El traslado a Buchenwald
En 1937 su esposo fue trasladado al infame campo de concentración donde la mujer realizaría su sádica carrera. Parece ser que no ocupaba un cargo alto, sencillamente estaba a cargo por ser la esposa del comandante. La mujer pronto comenzó a mostrar su rostro más oscuro y a convertirse en el terror de los prisioneros, decenas de los cuales presentaron testimonios en su contra.
Originalmente gustaba de pasear entre los grupos de desheredados y deleitarse con su sufrimiento. Como Grese, solía cargar un látigo con el que de vez en cuando azotaba a algún prisionero, aunque este no parecía ser su método de tortura favorito.
El verdadero temor de los prisioneros llegaba cuando la mujer los obligaba a desnudarse frente a ella. Seleccionaba, entonces, a quienes tuvieran la piel más firme (y sobre todo si tenían tatuajes) y mentalmente los iba marcando.

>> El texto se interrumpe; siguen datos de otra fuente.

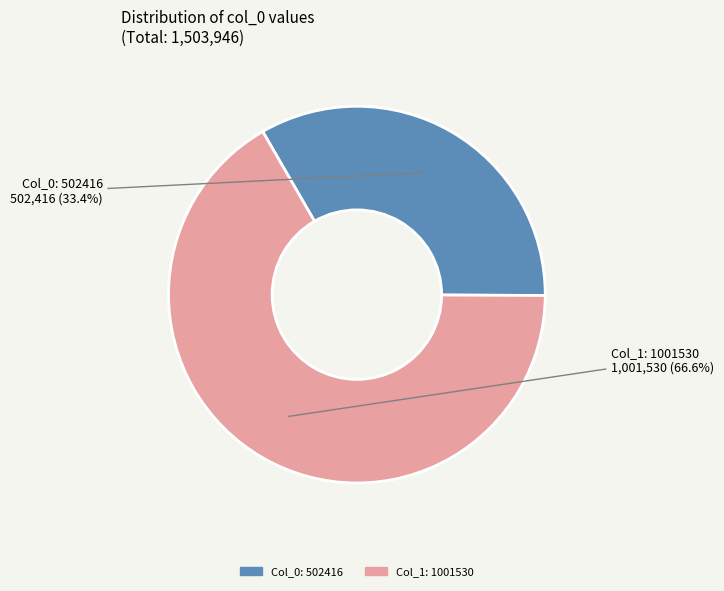

How many slices are in this pie chart?

2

Pronto, estas personas morirían en las cámaras de gas y la dejarían libre para extraer su piel y realizar sus oscuros proyectos.
La obsesión por el cuero
Entre los objetos que realizó Koch estaban una lámpara y varios adornos de piel humana, además de un diario forrado con piel que aparece documentado en la primera incursión al campo pero luego desaparece de los registros. Entre los objetos se hallaba también una colección de órganos bien conservados que se mantenían como una especie de trofeos de guerra.
Aunque no era la única tortura que caracterizaba a la mujer (también conocida por azuzar perros contra mujeres embarazadas, por abusar sexualmente de muchos prisioneros – hombres y mujeres – y por disfrutar las torturas psicológicas a las que los sometía, como bañarse en una bañera con leche y vino mientras morían de hambre), no cabe duda de que el sello característico de Koch fue su obsesión con la piel humana que la llevó a manufacturar objetos fascinantes – hasta bellos, podría decirse – pero completamente escalofriantes y tétricos.
Los problemas de la pareja
Curiosamente Koch no fue juzgada primero por los aliados. En 1943 ella y su esposo fueron acusados de malversación de fondos, algo que se sabe que ambos hacían comúnmente (al menos con las posesiones de los prisioneros, que en teoría debían financiar la Guerra) y encarcelados: su esposo sería condenado a muerte y moriría en abril de 1945, pero ella sería absuelta por falta de pruebas. Dentro de los cargos estaba el asesinato de prisioneros y trabajadores del campo para limpiar la evidencia.
Sería hasta 1947 que la mujer fuera juzgada en una corte de los Estados Unidos. Allí se le condenó a cadena perpetua y sería en prisión que moriría, el 1 de septiembre de 1967. De acuerdo con las últimas cartas que intercambió con su hija no se arrepentía de nada, pero consideraba que sólo la muerte podría liberarla:
“…no hay otra salida para mí, la muerte es la única liberación”.
Al final hizo una tira con las sábanas de su alcoba y se ahorcó en su celda. Nadie, que sepamos, lloró su muerte.